Build next-generation applications now

ANALYSIS
Pick up any leading analyst report and you'll see two recurring themes. The first is that software development is rapidly moving away from native code and toward virtual machines. The second, and somewhat related trend, is that development platforms are moving away from environment-specific object invocation models like COM (Component Object Model), CORBA (Common Object Request Broker Architecture), and RMI (Remote Messaging Interface), and toward object invocation models based on industry standards like SOAP (Simple Object Access Protocol). In this article, I'll look at each of these trends in more detail and explain how you can benefit from implementing these new technologies now. Trend #1: Going virtual
In a recent Gartner Group research report, the analyst posits that within five years, all new development will be based on one of two virtual machine models: Sun's Java-based J2EE platform or Microsoft's .Net Common Language Runtime. Why the move away from native code development environments? This is a trend that most CIOs have seen before. Why did COBOL replace Assembler on the mainframe in the 70s? Why did tools like Fortran, Basic, and C++ replace Assembler on the PC in the early 80's? Because these languages virtualised the processor into a common machine type. The reason that developers and users flocked to Microsoft Windows in the 80s and 90s had less to do with the fact that Windows provided a GUI than it did with the fact that Windows virtualised the entire production environment (printers, screens, internal network access) by providing a standard interface to all of these computing assets. But giving developers a standard way to access machine resources didn't make it any easier to develop applications that accessed Internet resources. Sun's Java initiative and Microsoft's early Active Server Pages tools were both designed to make it easier for developers to create highly functional Web sites without having to resort to the native code GGI approach. As both of these strategies have matured, they've turned into virtual machine approaches for encapsulating the network just as Windows was designed to encapsulate the machine. Trend #2: SOAPing up your objects
Existing Web technologies like Java and Active Server Pages allow developers to create highly functional user-to-machine interactions.

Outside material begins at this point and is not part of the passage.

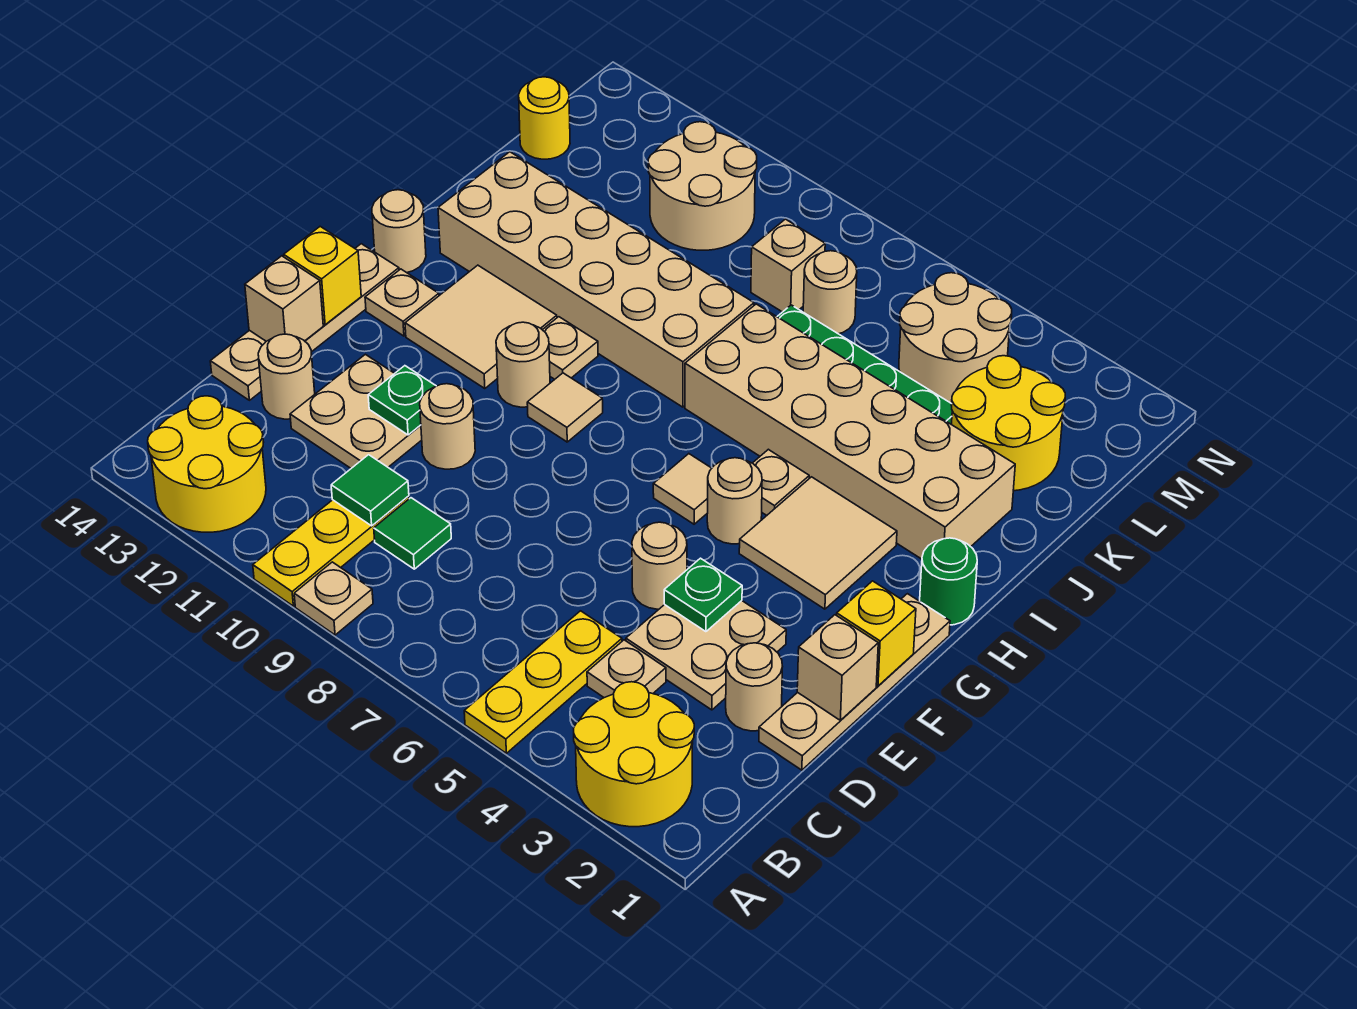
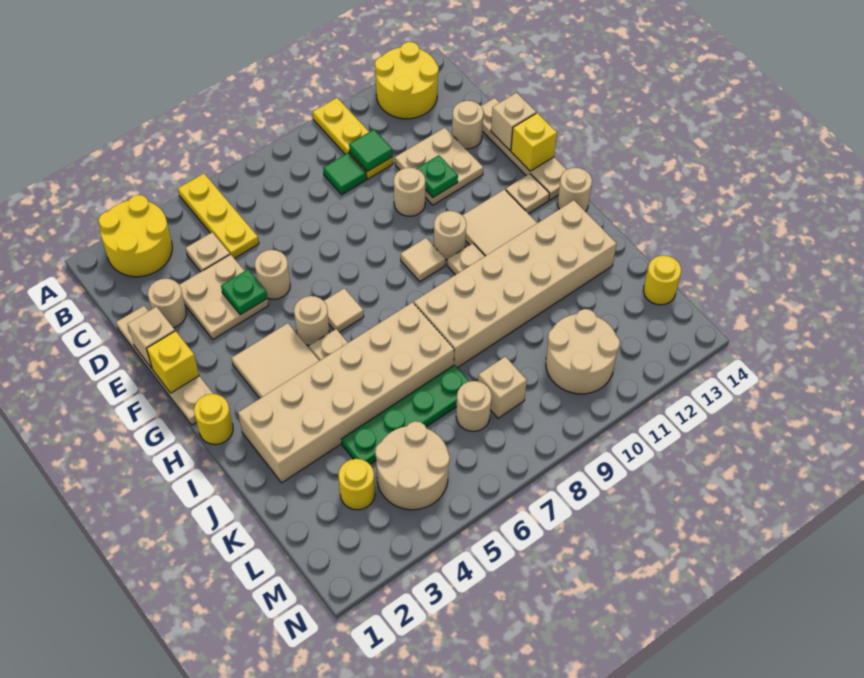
tan plate A9 level 1 -> none
green round brick H1 level 1 -> yellow round brick H1 level 1
yellow round brick K2:L3 level 1 -> yellow round brick L3 level 1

But when the Web server or application server has to consume back-end services, these systems still use proprietary object management systems like COM or CORBA. (We can argue for years whether CORBA is proprietary or not, but companies who've tried to make objects interoperate on two CORBA systems will tell you that it just doesn't work without significant tweaking.) This dependency makes it virtually impossible for machines from different companies -- or even machines in the same company with applications based on different object standards -- to interoperate at an object level. What companies need is a common object invocation model. That's what SOAP provides. Unfortunately, adding SOAP support to existing applications requires intimate knowledge of the SOAP protocol, akin to writing your own screen driver in Assembler (in the old days). But .Net and upcoming versions of the Java Development Kit (JDK) will have native support for SOAP as the default object invocation protocol. Once your developers begin using next-generation tools to develop systems that require one of the two prevailing virtual machine runtimes, they'll be able to publish and consume their objects and services using SOAP without having to develop the underlying plumbing. All that work is done automatically by the runtime. And you don't have to wait until other companies adopt the technology before you can begin realising the benefits. You can start getting the benefits of standards-based object invocation technology now. Getting benefits now
One of the biggest benefits of deploying Web services now is the ability to implement Internet standard, TCP/IP port-based security to eliminate dependencies on security issues created by using technologies like NetBIOS or RMI. For example, applications written on a Microsoft platform that uses DCOM (Distributed Component Object Model) require "holes" that have to be punched in the firewalls to allow NetBIOS packets to pass through. Maintaining these custom firewall configurations is a full-time job in many organisations, especially as new applications are developed or new versions of the operating system are deployed in production. I've worked with several companies in the last few months that are using Web services technology to get around the NetBIOS problem. For example, one company took their existing back-end, COM-based services tier and wrapped it as Web services using the SOAP toolkit. Then they rewrote their Web applications using ASP.Net and set them up to use these new back-end Web services instead of using DCOM to call the objects like the prior ASP applications did. Now the only open port between their application tier and services tier is the standard port 80. What makes these applications easy to develop and deploy is the additional functionality provided by the virtual machine models. You can develop new applications that support standards like SOAP using these new environments in less than half of the time it takes to develop them using the native code approach. Why? Because the virtual machine environments are built from the ground up to support Internet standards, so they're exposed in a natural, seamless manner. Over the next few months, many development shops will find out that the only way to reduce time to market and meet the requirements of Web-aware applications is to move rapidly toward adoption of one or both of the new virtual machine standards.